Unfortunately, just as she has gathered a whole bagful, she notices that quite a crowd appears to have gathered around her while she was busily looting - at least three amazed joggers, a couple of more shady vagrant-looking fellows, and a woman wearing a suit. All six of them appear to be staring at Eta right now in complete silence.
* * * * *
John, after a positively enchanting game of cowman charades and a short communique with Luz, waits for her to call back. It takes about ten minutes for this to happen, during which the cowman doesn't do much of note except fetching his koto and beginning to play a spot of muzak to calm the nerves. When Luz calls back, he immediately stops.

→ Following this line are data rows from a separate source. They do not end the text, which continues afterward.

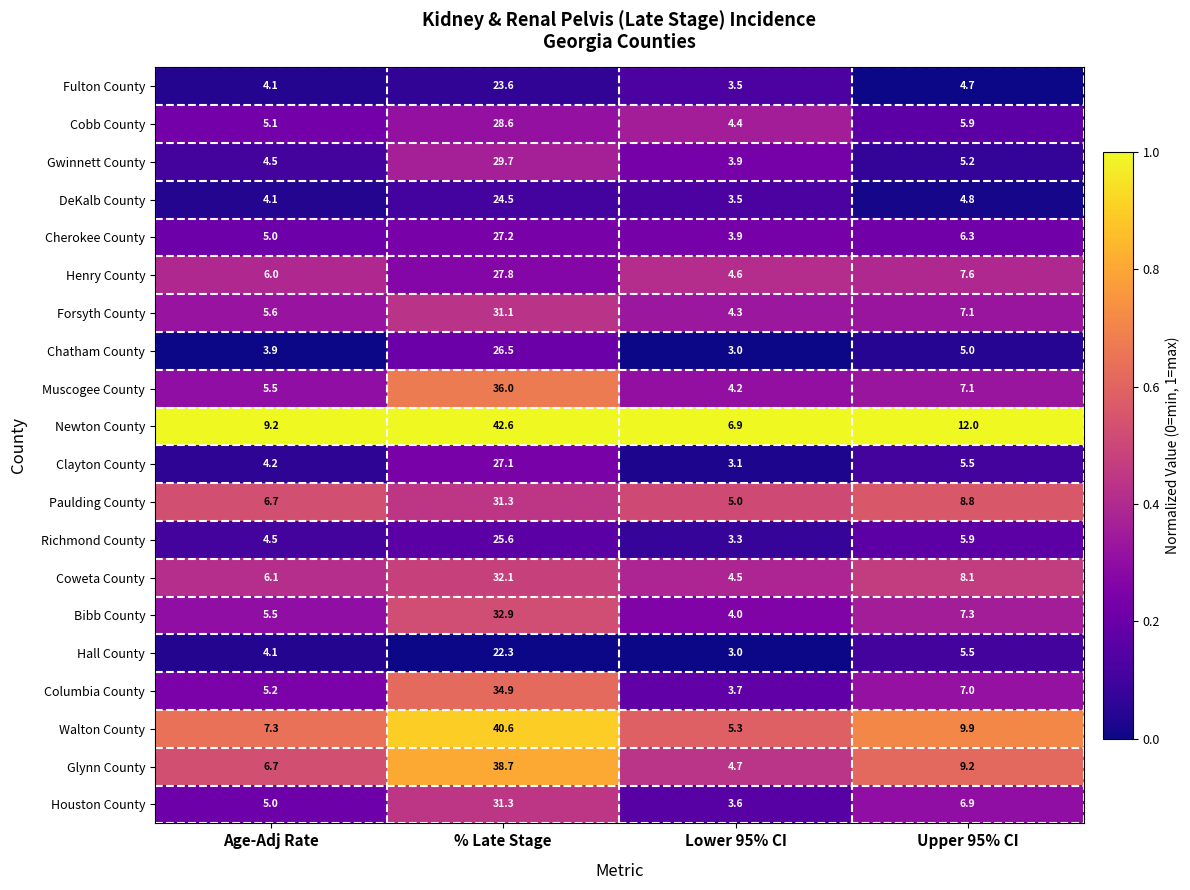

What is the minimum value for Henry County?

4.6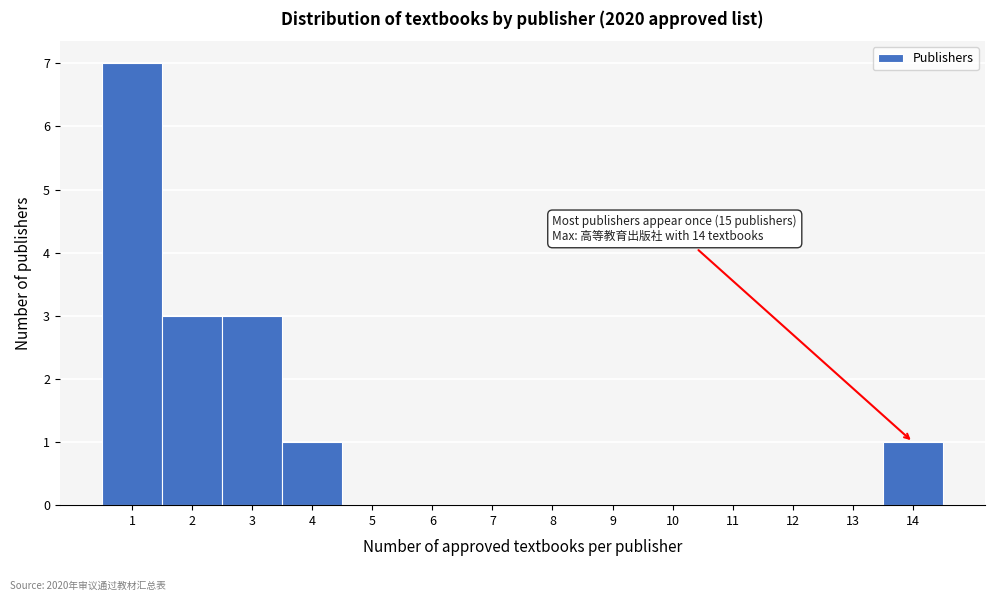

Which range on the x-axis has the tallest bar?

0.5 to 1.5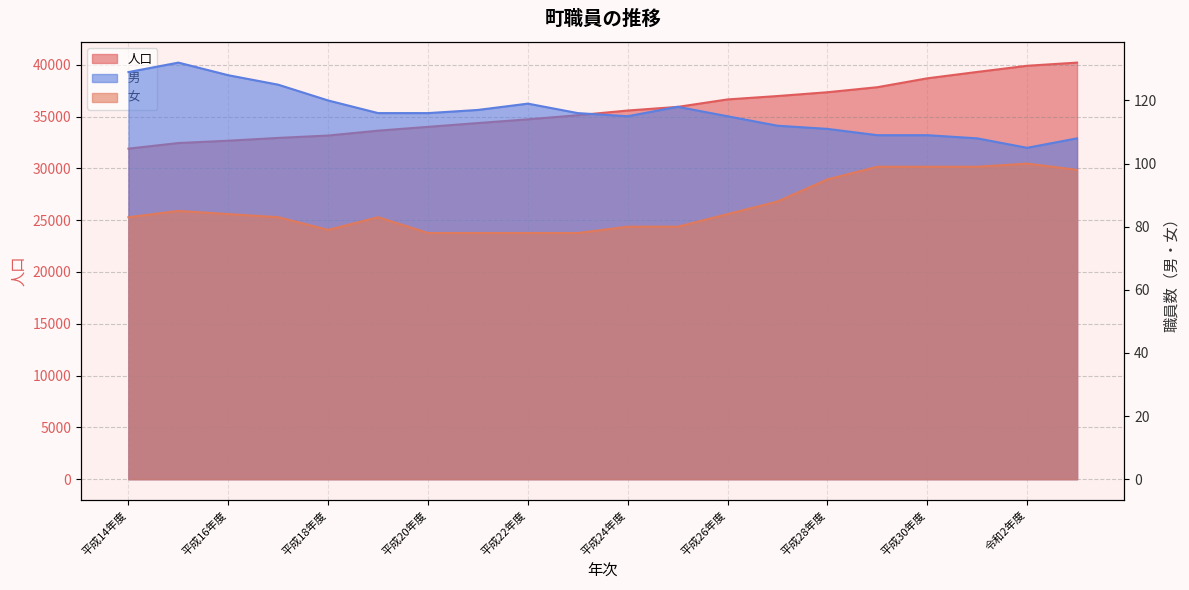

What is the difference between the maximum and minimum values in the 女 series?

22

"Okay, so, I checked and I don't think we're being followed. Do you have any idea who might be on to you?" she asks, seeming very worried.
* * * * *
In the slowly brightening streets of the city, a mountain slowly moves not through the power of plate tectonics, but of his own free will, waddling along the sidewalks after a largely sleepless night in search of a place, any place, that is likely to satisfy his persistent craving. He had made good progress in the halfway house on cutting down, but now that he's out that's all gone to shit, he guesses. There's donut shops on every street corner in this town, tempting him with terrifying hints of strawberry-flavored glazing and freshly baked bread. He hasn't got a job, or a proper place to live, or anything like that, just a few suits, about fifty kilos of extra weight and an inescapable urge to treat himself a little. He's got a bit of money, after all.
And so
THE DUNKER wanders, still all dressed up from his first day on the proper outside and slightly leaning toward a bit of carefree indulgence.